▶ _What you need to do_
A – In the article on the Dublin Fringe Festival, how many venues does the festival use?
B – Continue the article on the Dublin Fringe Festival from where it stops.

▶ _Passage to read_
Dublin Fringe: festival launches a stylish programme

Capital city hosts 80 productions, from club culture and female sexuality to comedy and new theatre

 

Takes on female sexuality and sexual experiences feature in a number of shows in this year’s Dublin Fringe Festival, which is launched tonight (Wed July 11). The multidisciplinary arts festival, which runs for 16 days in September, features 80 productions, 554 performances, with 55 world premieres all over the capital city.

Women’s sexuality crops up in various guises in Fringe shows. Cock Cock, Who’s There? by 26 year old documentary maker Samira Elagoz, reconstructs the raw aftermath of a sexual assault in a performance about violence and intimacy. In Unwoman Part III (by leading Australia feminist theatre company The Rabble and Irish artist Maeve Stone) stars Olwen Fouere as a post-menopausal woman who carries her unborn child, subject to constant physical labour. Lady Grew, who’s been called “Ireland’s Favourite Courtesan”, does a comic turn with her back against a brick wall in Hookers Do It Standing Up. And Soho Theatre and Fishamble present Drip Feed by Karen Cogan, a fast-paced new play about sexuality, the messiness of being youngish, female and queer in 1990s Ireland.

This is the 24th edition of a festival that prides itself on developing new talent: performers such as Alison Spittle and Rusangano Family, and the hit play Dublin Oldschool (the movie version is now in cinemas) started at Dublin Fringe. Its new artistic director Ruth McGowan described the programme as “pulsing with energy, adventure and joy. It’s a festival of firsts - each of the 80 events are brand new and happening in Dublin for the very first time at Fringe. We’re introducing the essential voices you need to hear from - I can’t wait for you to meet them.”

The 23 venues include unusual ones, such as City Hall, Stephen’s Green, outside the GPO, inside your earphones, a vintage bus travelling around Phoenix Park, and on the heads of Dublin statues.

▶ _Stored records_
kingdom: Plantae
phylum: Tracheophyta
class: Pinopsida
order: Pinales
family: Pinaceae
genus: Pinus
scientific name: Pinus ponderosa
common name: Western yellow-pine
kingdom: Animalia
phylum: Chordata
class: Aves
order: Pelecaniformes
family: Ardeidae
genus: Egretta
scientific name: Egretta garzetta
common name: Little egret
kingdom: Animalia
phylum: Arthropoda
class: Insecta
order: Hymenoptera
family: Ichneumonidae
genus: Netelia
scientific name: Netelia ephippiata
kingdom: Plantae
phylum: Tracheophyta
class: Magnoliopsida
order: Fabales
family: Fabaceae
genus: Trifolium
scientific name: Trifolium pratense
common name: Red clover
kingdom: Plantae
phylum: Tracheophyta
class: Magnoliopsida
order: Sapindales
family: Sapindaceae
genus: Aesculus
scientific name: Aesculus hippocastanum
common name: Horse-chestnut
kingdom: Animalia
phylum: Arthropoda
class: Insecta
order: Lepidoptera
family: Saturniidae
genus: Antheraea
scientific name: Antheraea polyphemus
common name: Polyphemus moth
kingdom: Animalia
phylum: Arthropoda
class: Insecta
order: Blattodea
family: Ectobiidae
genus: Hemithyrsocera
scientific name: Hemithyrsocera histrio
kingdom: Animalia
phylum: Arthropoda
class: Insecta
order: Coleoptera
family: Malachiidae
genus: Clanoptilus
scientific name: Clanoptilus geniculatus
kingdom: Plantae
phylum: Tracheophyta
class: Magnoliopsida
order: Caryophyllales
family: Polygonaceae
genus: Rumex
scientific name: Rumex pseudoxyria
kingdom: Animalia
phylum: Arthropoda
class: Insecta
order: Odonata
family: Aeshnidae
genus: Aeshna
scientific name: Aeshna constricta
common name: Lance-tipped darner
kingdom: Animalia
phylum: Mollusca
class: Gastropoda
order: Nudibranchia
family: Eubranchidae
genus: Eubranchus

▶ _In response_
A – 23 venues.

B –
The Fringe parts into a number of strands this year, including a focus on Club Culture, with throbbing dancefloors and hot gigs; “Inventors & Mavericks” (live art, dance, theatre, music and “genre-bending performance”); 13 new plays; stand-up, improv and musical comedy; five cool shows in Fringe for Young , in association with Collapsing Horse; intimate sound art, live art and visual art; and dance, circus, performance and physical theatre.

Some highlights include: The Money by Kaleider Productions (UK), a cross between a game and a theatrical performance, where the audience in City Hall has an hour to decide unanimously how to spend a pot of real cash. Foil Arms & Hog, who have been cracking up Fringe audiences since 2012 and on YouTube with over 100 million hits, are back with a new show, Craicling. The Sound of Phoenix by Shanna May Breen is a site-specific travelling soundscape of Phoenix Park on a vintage bus, finding big stories and tiny moments. There’s courtroom musical from popstar twins Trevor and Elliot Century (AKA ‘Trelliot’), Trial of the Century. I Am Dynamite is a creative symposium looking at artistic dissent and causing offence, curated by journalist, writer, and screenwriter Roisin Agnew. Confirmation is a poignant pop concert, a musical memoir about growing up in Roscommon from Fringe favourite, Xnthony.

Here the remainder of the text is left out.